# About this exercise
Scan the data, and whenever a line contains "source", copy it.

((

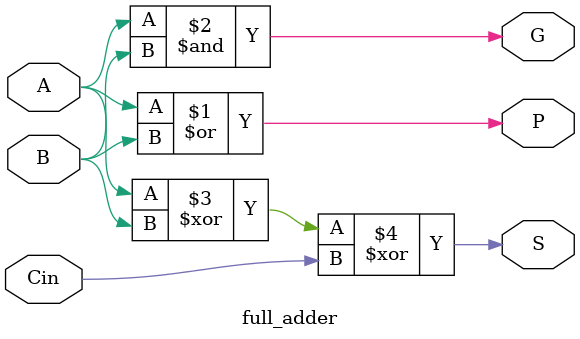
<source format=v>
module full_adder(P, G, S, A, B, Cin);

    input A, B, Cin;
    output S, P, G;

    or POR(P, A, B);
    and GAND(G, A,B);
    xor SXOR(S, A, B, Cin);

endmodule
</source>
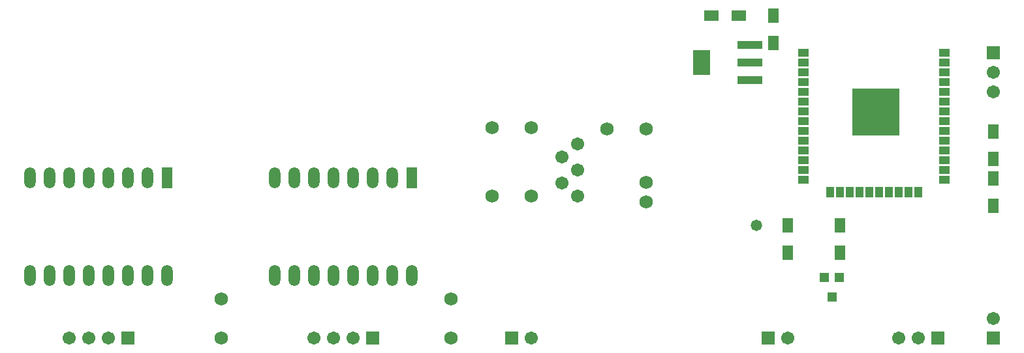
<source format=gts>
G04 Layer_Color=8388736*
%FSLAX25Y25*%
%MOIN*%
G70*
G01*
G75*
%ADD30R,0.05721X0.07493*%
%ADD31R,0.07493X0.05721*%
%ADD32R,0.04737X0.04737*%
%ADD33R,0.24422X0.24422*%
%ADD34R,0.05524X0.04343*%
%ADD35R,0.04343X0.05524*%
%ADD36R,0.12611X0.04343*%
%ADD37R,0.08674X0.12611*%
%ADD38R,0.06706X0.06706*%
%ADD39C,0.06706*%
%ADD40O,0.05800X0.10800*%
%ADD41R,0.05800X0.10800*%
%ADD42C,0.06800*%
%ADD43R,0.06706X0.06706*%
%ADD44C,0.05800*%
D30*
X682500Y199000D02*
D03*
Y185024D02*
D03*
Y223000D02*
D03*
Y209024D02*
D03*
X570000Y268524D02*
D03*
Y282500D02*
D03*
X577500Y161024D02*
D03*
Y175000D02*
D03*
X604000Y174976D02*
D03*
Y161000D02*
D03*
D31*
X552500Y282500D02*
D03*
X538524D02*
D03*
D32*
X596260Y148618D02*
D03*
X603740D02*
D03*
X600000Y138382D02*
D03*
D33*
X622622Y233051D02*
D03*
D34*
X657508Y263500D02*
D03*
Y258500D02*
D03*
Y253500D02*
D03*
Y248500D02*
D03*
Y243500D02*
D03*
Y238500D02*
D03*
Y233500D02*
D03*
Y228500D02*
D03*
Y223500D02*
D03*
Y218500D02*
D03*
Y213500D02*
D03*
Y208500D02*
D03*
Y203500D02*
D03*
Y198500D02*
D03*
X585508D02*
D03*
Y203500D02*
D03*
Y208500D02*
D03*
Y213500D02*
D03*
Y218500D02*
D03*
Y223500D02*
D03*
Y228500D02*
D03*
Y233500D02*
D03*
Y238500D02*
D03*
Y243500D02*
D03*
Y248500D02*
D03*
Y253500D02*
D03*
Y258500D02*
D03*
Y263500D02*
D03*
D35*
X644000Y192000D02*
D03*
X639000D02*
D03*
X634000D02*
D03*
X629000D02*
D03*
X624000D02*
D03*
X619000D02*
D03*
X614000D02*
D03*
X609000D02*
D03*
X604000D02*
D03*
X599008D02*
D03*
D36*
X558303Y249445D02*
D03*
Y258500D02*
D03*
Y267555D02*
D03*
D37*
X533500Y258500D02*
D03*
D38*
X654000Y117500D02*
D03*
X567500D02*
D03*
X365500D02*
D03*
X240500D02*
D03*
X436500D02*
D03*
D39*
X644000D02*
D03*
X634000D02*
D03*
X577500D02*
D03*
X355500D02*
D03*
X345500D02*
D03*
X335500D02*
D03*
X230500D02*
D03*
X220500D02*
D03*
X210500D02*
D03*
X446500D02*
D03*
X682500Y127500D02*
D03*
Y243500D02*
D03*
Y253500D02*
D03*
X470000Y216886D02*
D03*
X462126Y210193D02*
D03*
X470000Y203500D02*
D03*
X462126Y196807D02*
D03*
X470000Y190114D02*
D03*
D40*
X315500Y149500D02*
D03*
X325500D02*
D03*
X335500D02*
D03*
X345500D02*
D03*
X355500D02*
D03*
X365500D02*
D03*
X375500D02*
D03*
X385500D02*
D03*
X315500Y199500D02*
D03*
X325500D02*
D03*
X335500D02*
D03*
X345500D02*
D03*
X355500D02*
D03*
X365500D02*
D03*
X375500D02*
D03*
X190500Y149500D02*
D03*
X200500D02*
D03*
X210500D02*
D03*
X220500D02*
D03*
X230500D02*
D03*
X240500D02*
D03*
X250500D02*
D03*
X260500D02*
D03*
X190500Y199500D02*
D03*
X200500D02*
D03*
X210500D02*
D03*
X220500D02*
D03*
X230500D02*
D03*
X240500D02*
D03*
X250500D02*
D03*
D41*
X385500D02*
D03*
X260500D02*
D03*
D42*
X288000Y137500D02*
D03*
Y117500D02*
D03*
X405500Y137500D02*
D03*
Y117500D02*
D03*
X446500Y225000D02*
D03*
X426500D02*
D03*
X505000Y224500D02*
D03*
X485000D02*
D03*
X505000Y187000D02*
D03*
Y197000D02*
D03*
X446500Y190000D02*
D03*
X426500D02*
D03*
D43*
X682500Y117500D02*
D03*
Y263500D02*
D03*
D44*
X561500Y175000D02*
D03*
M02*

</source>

))

# Finished exercise
<source format=v>
</source>
<source format=gts>
</source>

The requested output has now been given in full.